Result: A single scope grants access to all three related suites, which simplifies administration.

Scope rollout and mixed-suite access

Example 5: Gradual scope rollout

Scenario: You want to introduce custom scopes across the tenant, but existing applications are not yet updated with scopes.

Solution:

  1. Enable Scopes per authorized app under Configuration > OAuth 2.0 Settings.
  2. Create custom scopes and associate them with target API suites.
  3. Start with one application. Assign scopes and enable Enforce Scopes on that application.
  4. Test the application.
  5. Gradually enable Enforce Scopes on additional applications after assigning scopes.
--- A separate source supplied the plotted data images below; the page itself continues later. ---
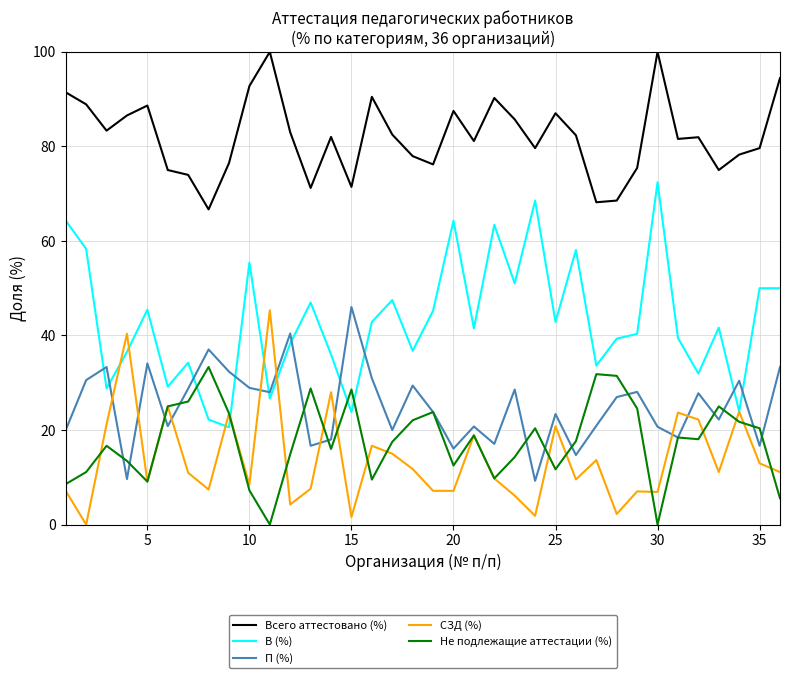

Which series has the widest spread of values?

В (%)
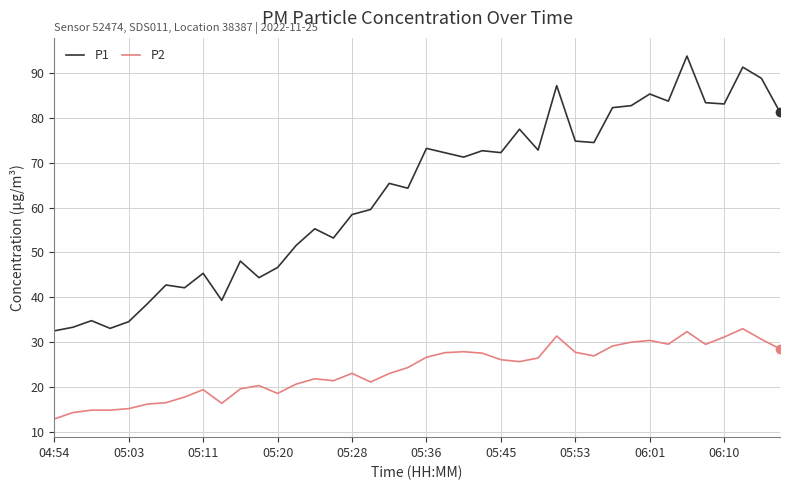

What is the minimum value for P2?

12.9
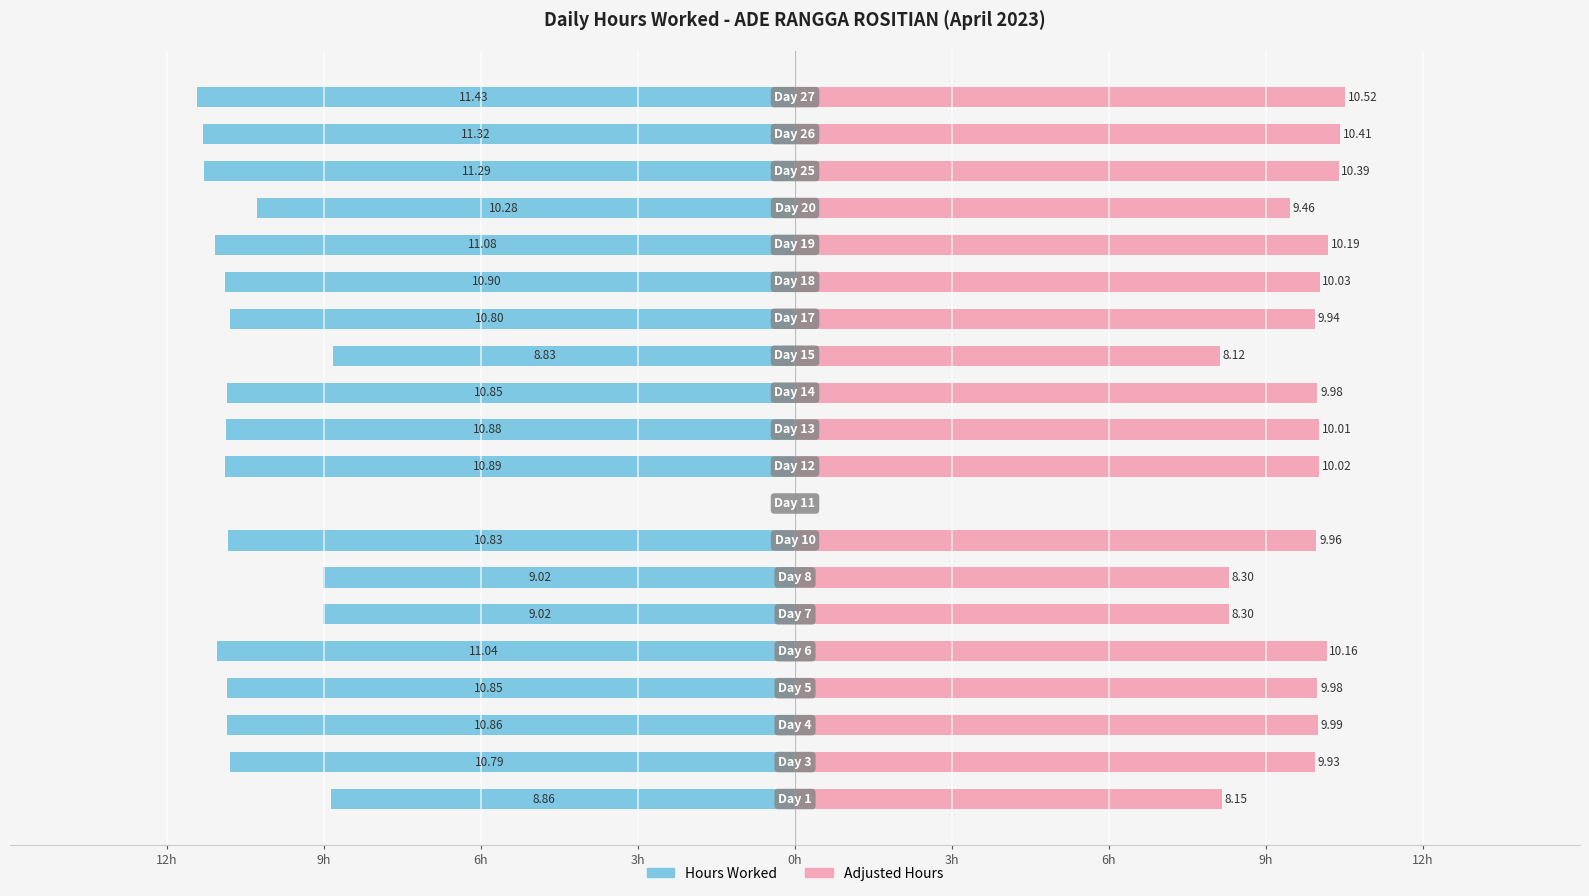

Reading left to right, what are all the values shown in this chart?

Hours Worked: -8.9	-10.8	-10.9	-10.8	-11.0	-9.0	-9.0	-10.8	0.0	-10.9	-10.9	-10.8	-8.8	-10.8	-10.9	-11.1	-10.3	-11.3	-11.3	-11.4
Adjusted Hours: 8.2	9.9	10.0	10.0	10.2	8.3	8.3	10.0	0.0	10.0	10.0	10.0	8.1	9.9	10.0	10.2	9.5	10.4	10.4	10.5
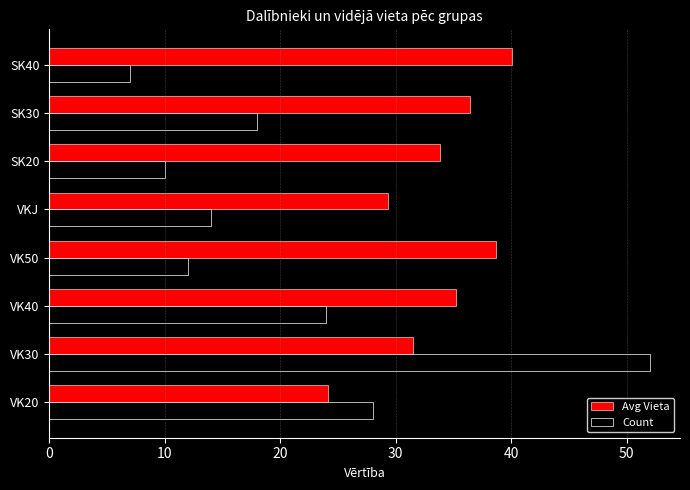

At how many categories does at least one series exceed 13?

8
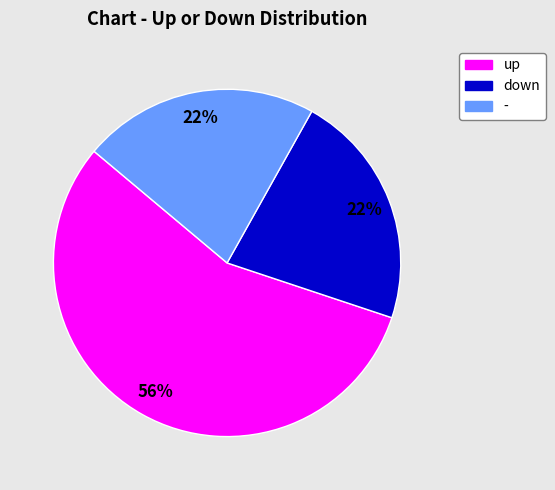

What is the ratio of the value at up to the value at down?

2.5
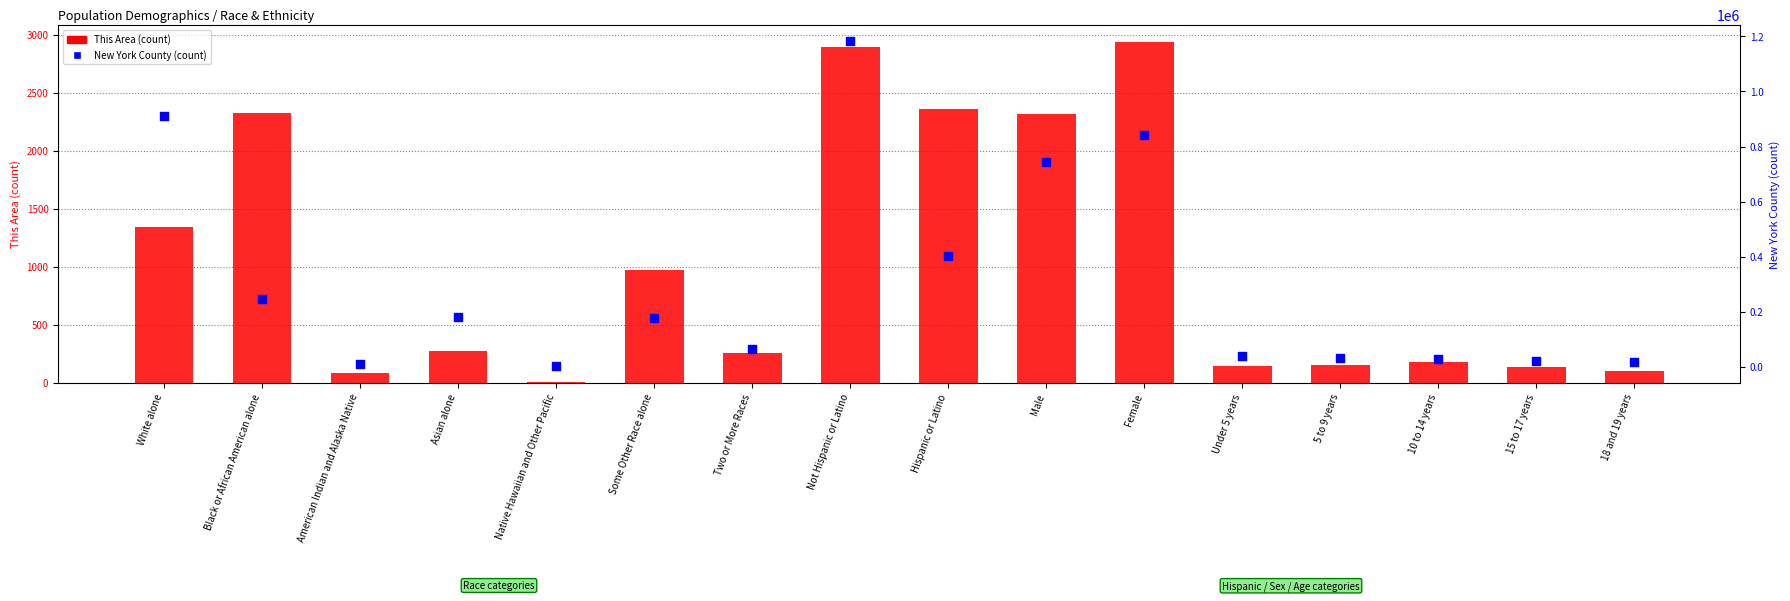

Which series has the largest total across all categories?

New York County (count)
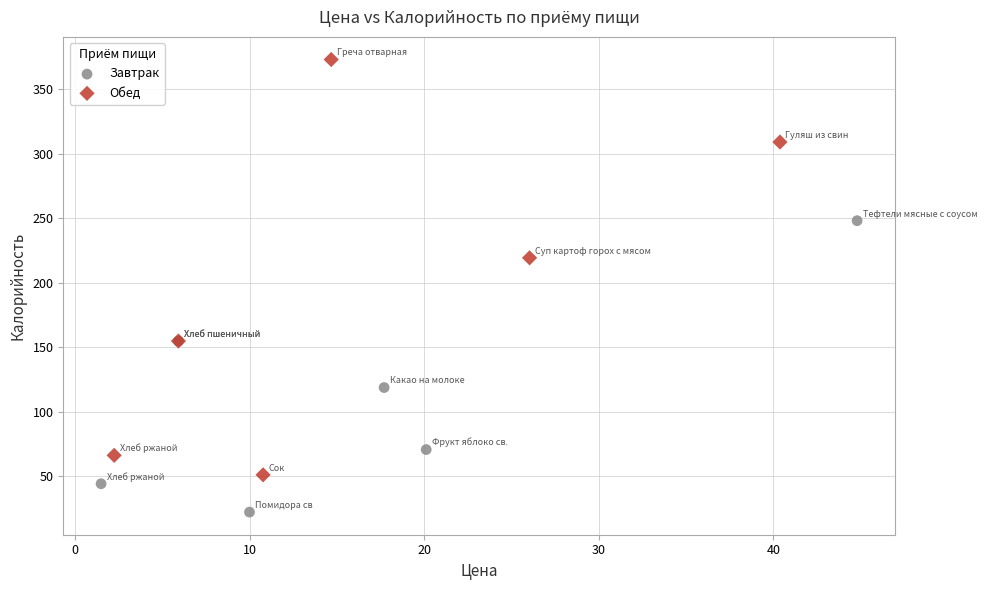

Which series has the widest spread of Y values?

Обед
Result: Applications without Enforce Scopes enabled continue to work without scope validation. Only applications with the toggle enabled are subject to scope validation.

When Enforce Scopes is disabled on an application, the gateway does not enforce scopes for that application's tokens. After you enable the toggle, the application must include the required scopes in every token request.

Example 6: Application calling both Infor and non-Infor API suites

Scenario: UnifiedDashboard calls an Infor API suite, InforERP, and a non-Infor API suite, ExternalAnalytics.

Solution:

  1. Ensure that InforERP has its standard Infor scopes enabled through Registry.
  2. Create a custom scope named analytics-access and associate it with ExternalAnalytics.
  3. Assign the Infor scopes and analytics-access to UnifiedDashboard.
  4. Enable Enforce Scopes on UnifiedDashboard.

Result: The token contains both Infor scopes and the custom scope. The gateway validates each scope type independently for each API suite.